◆ **HOW TO COMPLETE THIS TASK**
Reproduce every line of the listing below word for word, leaving out the pictures.

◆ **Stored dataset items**
[Start of Attachment]

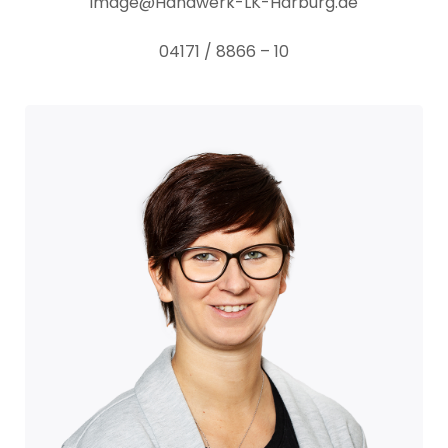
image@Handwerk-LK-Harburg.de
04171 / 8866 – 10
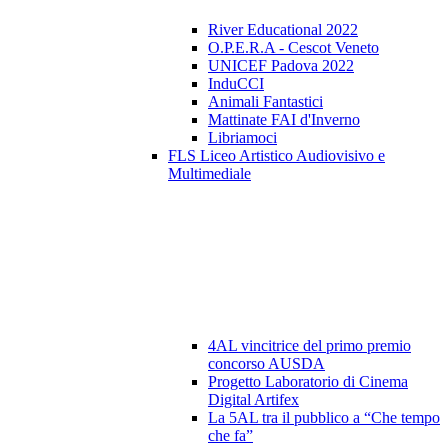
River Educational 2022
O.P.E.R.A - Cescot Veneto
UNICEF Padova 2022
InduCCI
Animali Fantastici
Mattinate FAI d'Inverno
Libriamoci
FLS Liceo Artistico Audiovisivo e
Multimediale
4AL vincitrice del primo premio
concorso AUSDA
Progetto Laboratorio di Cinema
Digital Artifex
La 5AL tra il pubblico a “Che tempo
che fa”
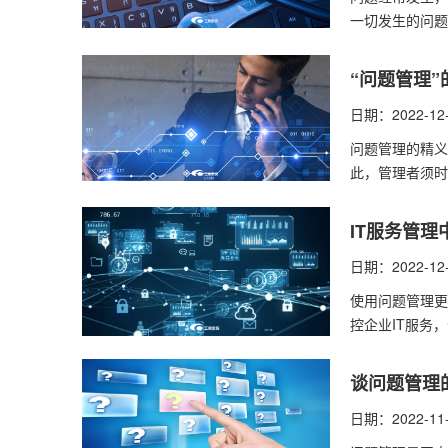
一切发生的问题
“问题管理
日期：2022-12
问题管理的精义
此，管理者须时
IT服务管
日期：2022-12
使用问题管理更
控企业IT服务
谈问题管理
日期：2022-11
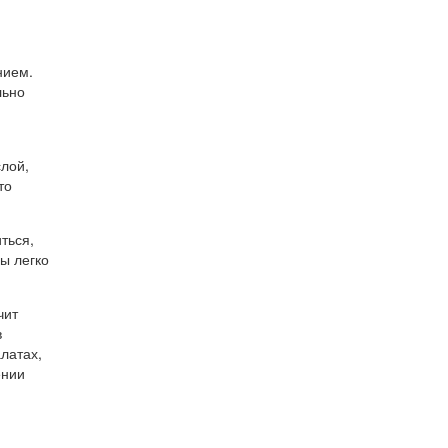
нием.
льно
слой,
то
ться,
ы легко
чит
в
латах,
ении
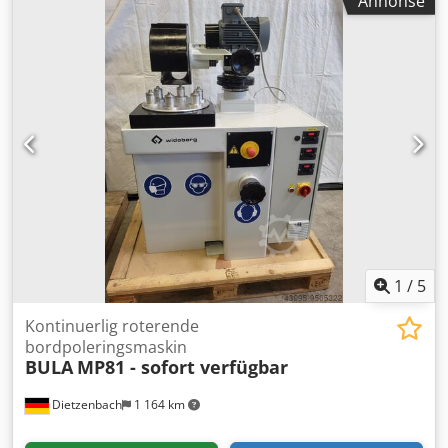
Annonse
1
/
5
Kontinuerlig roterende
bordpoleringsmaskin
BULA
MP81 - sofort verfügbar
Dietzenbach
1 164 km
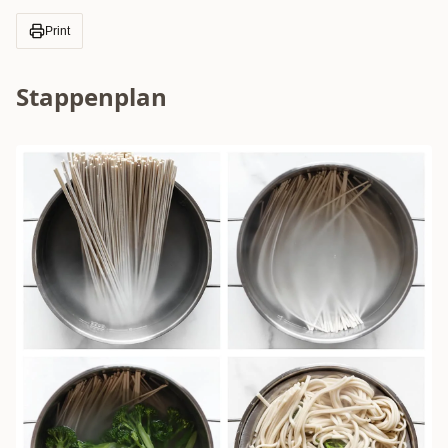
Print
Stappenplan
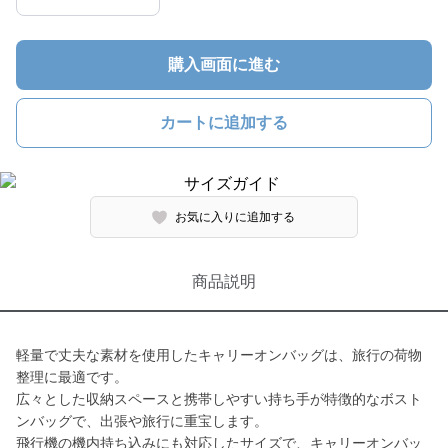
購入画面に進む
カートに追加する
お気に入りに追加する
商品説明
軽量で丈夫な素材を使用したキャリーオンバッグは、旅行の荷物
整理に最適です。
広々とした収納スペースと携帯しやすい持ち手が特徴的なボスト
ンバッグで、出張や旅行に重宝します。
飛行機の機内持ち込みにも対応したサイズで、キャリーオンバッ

[End of Attachment]

◆ **RESPONSE AREA**
image@Handwerk-LK-Harburg.de
04171 / 8866 – 10
River Educational 2022
O.P.E.R.A - Cescot Veneto
UNICEF Padova 2022
InduCCI
Animali Fantastici
Mattinate FAI d'Inverno
Libriamoci
FLS Liceo Artistico Audiovisivo e
Multimediale
4AL vincitrice del primo premio
concorso AUSDA
Progetto Laboratorio di Cinema
Digital Artifex
La 5AL tra il pubblico a “Che tempo
che fa”
一切发生的问题
“问题管理
日期：2022-12
问题管理的精义
此，管理者须时
IT服务管
日期：2022-12
使用问题管理更
控企业IT服务
谈问题管理
日期：2022-11
нием.
льно
слой,
то
ться,
ы легко
чит
в
латах,
ении
Annonse
1
/
5
Kontinuerlig roterende
bordpoleringsmaskin
BULA
MP81 - sofort verfügbar
Dietzenbach
1 164 km
Print
Stappenplan
購入画面に進む
カートに追加する
お気に入りに追加する
商品説明
軽量で丈夫な素材を使用したキャリーオンバッグは、旅行の荷物
整理に最適です。
広々とした収納スペースと携帯しやすい持ち手が特徴的なボスト
ンバッグで、出張や旅行に重宝します。
飛行機の機内持ち込みにも対応したサイズで、キャリーオンバッ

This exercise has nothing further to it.